Mr. Wotton shook his head and his face fell, clearing somewhat as the other handed him his mug. “Drink it all up, George,” he said.
His friend complied. A more tactful man might have taken longer over the job, but Mr. Benjamin Davis, who appeared to be labouring under some strong excitement, took no notice.
“I’ve had a shock, George,” he said, regarding the other steadily. “I’ve heard news of my old woman.”
“Didn’t know you ‘ad one,” said Mr. Wotton calmly. “Wot’s she done?”
“She left me,” said Mr. Davis, solemnly—”she left me thirty-five years ago. I went off to sea one fine morning, and that was the last I ever see of er.
“Why, did she bolt?” inquired Mr. Wotton, with mild interest.

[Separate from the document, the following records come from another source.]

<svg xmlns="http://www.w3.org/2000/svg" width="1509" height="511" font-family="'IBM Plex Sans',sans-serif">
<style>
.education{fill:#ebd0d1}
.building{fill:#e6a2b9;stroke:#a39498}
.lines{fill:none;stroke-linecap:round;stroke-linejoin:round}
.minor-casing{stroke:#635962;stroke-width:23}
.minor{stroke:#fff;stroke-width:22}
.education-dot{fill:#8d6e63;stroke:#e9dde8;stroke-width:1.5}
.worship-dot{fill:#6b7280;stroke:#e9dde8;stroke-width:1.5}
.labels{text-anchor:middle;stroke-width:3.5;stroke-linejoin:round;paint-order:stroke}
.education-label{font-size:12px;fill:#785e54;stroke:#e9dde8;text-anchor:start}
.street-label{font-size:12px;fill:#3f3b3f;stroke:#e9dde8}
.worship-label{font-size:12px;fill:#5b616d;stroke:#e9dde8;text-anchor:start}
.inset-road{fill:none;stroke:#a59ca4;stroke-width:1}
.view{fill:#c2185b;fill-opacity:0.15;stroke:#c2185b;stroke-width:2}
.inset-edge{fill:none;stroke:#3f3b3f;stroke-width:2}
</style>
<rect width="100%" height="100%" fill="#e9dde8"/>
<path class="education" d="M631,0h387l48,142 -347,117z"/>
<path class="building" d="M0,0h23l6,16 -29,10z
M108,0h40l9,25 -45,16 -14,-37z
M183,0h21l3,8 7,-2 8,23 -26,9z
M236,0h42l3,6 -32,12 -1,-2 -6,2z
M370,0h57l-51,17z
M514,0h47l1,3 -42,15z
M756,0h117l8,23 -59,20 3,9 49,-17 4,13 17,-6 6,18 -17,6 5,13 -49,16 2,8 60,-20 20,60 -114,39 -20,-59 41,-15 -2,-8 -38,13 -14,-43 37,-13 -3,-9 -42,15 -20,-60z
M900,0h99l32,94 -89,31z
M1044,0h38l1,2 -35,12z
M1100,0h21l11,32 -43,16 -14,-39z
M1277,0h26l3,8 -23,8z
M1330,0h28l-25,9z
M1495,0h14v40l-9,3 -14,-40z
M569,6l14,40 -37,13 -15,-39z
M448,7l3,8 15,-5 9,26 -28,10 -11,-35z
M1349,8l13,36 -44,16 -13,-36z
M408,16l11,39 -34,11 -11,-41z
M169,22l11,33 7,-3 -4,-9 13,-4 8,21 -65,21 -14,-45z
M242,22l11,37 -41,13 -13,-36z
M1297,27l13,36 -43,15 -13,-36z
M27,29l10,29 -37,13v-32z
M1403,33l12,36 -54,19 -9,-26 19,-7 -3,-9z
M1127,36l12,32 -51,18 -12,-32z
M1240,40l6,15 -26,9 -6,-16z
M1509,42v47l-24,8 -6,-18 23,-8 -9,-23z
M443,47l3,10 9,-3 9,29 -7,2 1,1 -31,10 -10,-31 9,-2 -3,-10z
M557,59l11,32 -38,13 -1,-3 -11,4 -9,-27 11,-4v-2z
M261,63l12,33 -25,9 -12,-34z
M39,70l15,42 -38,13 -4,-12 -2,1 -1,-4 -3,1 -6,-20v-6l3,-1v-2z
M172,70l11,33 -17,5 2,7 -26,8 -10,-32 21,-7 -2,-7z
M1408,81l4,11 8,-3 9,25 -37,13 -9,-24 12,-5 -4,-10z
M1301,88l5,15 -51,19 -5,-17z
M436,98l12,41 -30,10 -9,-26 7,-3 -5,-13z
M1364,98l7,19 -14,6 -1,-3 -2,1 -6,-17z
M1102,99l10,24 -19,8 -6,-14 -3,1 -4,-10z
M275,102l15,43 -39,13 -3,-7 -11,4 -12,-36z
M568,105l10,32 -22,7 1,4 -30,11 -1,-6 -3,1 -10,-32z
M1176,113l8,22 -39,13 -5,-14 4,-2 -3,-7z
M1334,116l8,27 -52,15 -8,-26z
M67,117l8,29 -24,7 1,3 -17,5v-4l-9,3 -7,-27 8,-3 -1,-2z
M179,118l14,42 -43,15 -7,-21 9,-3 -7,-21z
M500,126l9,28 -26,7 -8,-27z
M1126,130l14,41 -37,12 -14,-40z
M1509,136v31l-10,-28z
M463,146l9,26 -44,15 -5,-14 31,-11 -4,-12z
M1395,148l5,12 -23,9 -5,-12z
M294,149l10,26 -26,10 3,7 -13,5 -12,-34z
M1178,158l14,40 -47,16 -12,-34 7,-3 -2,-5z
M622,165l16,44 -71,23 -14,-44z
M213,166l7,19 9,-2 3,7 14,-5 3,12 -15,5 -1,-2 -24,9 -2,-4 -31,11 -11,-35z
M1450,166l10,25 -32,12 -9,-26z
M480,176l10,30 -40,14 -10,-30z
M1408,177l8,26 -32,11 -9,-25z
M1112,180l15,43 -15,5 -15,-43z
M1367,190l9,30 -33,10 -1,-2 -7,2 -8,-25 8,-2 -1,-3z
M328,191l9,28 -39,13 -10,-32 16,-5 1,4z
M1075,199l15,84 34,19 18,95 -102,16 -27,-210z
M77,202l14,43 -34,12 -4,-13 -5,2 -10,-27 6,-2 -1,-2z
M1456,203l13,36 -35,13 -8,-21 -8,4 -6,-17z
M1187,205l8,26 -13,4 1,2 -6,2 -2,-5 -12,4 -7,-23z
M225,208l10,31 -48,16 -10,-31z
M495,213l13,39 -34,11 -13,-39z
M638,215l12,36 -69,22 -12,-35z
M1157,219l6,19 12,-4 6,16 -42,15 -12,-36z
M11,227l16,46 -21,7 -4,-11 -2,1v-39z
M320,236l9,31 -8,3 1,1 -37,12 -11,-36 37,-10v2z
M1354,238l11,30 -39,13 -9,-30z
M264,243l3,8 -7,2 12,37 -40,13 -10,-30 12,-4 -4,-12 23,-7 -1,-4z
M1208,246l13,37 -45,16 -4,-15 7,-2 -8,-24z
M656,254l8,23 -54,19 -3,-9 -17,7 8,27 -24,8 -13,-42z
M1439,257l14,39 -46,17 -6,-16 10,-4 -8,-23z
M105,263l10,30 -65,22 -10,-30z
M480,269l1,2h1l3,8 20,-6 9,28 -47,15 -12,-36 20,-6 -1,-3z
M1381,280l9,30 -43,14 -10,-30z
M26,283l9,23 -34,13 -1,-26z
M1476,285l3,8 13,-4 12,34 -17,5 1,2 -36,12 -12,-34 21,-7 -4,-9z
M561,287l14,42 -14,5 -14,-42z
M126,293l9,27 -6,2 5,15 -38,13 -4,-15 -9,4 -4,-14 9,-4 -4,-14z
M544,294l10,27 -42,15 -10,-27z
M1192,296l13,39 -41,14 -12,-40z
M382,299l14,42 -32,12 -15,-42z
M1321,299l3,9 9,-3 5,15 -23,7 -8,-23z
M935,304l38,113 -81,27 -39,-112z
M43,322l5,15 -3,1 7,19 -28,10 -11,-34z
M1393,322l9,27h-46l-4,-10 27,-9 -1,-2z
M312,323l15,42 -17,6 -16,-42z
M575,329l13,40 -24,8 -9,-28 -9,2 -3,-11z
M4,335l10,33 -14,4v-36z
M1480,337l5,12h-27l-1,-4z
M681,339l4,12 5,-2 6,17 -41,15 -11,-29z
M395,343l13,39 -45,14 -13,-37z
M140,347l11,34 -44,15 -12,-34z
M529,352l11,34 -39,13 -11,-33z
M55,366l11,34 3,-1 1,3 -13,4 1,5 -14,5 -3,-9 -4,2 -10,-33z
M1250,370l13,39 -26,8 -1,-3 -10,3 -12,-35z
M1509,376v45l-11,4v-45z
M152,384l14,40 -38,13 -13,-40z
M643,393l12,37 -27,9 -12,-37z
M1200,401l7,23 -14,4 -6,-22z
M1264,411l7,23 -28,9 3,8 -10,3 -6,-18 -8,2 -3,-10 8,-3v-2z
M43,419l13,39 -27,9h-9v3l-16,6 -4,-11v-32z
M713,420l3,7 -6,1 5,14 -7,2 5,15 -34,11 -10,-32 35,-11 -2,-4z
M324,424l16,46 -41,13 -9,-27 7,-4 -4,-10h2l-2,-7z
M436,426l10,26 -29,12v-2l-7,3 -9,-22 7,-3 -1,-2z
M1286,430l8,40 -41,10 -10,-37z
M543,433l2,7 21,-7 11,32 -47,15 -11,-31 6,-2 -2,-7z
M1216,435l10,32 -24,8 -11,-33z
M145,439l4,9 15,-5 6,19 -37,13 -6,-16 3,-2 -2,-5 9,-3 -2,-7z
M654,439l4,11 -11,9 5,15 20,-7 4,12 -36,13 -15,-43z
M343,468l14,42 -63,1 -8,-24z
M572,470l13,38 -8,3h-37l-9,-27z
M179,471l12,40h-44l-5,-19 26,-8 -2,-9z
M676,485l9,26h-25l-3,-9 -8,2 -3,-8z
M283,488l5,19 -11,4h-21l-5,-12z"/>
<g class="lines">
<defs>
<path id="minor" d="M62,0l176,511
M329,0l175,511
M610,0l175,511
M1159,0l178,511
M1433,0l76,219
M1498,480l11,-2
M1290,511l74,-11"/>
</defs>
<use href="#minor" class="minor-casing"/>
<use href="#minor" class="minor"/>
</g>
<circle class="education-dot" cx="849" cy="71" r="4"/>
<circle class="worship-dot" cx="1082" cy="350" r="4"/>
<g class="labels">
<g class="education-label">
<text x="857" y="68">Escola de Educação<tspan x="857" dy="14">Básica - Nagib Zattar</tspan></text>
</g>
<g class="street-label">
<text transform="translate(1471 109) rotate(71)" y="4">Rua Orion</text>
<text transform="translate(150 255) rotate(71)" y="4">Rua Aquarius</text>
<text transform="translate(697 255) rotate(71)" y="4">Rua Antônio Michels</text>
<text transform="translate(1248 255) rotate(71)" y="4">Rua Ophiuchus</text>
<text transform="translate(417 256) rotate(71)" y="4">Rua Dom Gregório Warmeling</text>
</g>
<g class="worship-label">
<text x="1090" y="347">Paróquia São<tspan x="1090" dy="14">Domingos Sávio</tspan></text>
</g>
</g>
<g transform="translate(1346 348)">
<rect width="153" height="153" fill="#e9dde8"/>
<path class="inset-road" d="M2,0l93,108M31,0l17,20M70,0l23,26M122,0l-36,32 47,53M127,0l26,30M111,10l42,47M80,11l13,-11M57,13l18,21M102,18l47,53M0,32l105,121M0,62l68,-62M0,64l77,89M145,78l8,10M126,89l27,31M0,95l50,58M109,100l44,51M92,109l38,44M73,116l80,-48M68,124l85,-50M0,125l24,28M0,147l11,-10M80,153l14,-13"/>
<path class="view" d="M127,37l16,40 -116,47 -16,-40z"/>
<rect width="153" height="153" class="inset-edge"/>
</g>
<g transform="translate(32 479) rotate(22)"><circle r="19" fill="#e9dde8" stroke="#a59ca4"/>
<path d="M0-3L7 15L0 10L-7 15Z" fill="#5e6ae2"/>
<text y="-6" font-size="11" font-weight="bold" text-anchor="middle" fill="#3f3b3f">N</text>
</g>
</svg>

“No,” said his friend, “but I did. We’d been married three years—three long years—and I had ‘ad enough of it. Awful temper she had. The last words I ever heard ‘er say was: ‘Take that!'”
Mr. Wotton took up the mug and, after satisfying himself as to the absence of contents, put it down again and yawned.
“I shouldn’t worry about it if I was you,” he remarked. “She’s hardly likely to find you now. And if she does she won’t get much.”
Mr. Davis gave vent to a contemptuous laugh. “Get much!” he repeated. “It’s her what’s got it. I met a old shipmate of mine this morning what I ‘adn’t seen for ten years, and he told me he run acrost ‘er only a month ago. After she left me—”
“But you said you left her!” exclaimed his listening friend.
“Same thing,” said Mr. Davis, impatiently. “After she left me to work myself to death at sea, running here and there at the orders of a pack o’lazy scuts aft, she went into service and stayed in one place for fifteen years. Then ‘er missis died and left her all ‘er money. For twenty years, while I’ve been working myself to skin and bone, she’s been living in comfort and idleness.”
“‘Ard lines,” said Mr. Wotton, shaking his head. “It don’t bear thinking of.”
“Why didn’t she advertise for me?” said Mr. Davis, raising his voice. “That’s what I want to know. Advertisements is cheap enough; why didn’t she advertise? I should ‘ave come at once if she’d said anything about money.”
Mr. Wotton shook his head again. “P’r’aps she didn’t want you,” he said, slowly.
“What’s that got to do with it?” demanded the other. “It was ‘er dooty. She’d got money, and I ought to have ‘ad my ‘arf of it. Nothing can make up for that wasted twenty years—nothing.”
“P’r’aps she’ll take you back,” said Mr. Wotton.
“Take me back?” repeated Mr. Davis. “O’ course she’ll take me back. She’ll have to. There’s a law in the land, ain’t there? What I’m thinking of is: Can I get back my share what I ought to have ‘ad for the last twenty years?”
“Get ‘er to take you back first,” counselled his friend. “Thirty-five years is along time, and p’r’aps she has lost ‘er love for you. Was you good-looking in those days?”
“Yes,” snapped Mr. Davis; “I ain’t altered much—. ‘Sides, what about her?”
“That ain’t the question,” said the other. “She’s got a home and money. It don’t matter about looks; and, wot’s more, she ain’t bound to keep you. If you take my advice, you won’t dream of letting her know you run away from her. Say you was cast away at sea, and when you came back years afterwards you couldn’t find her.”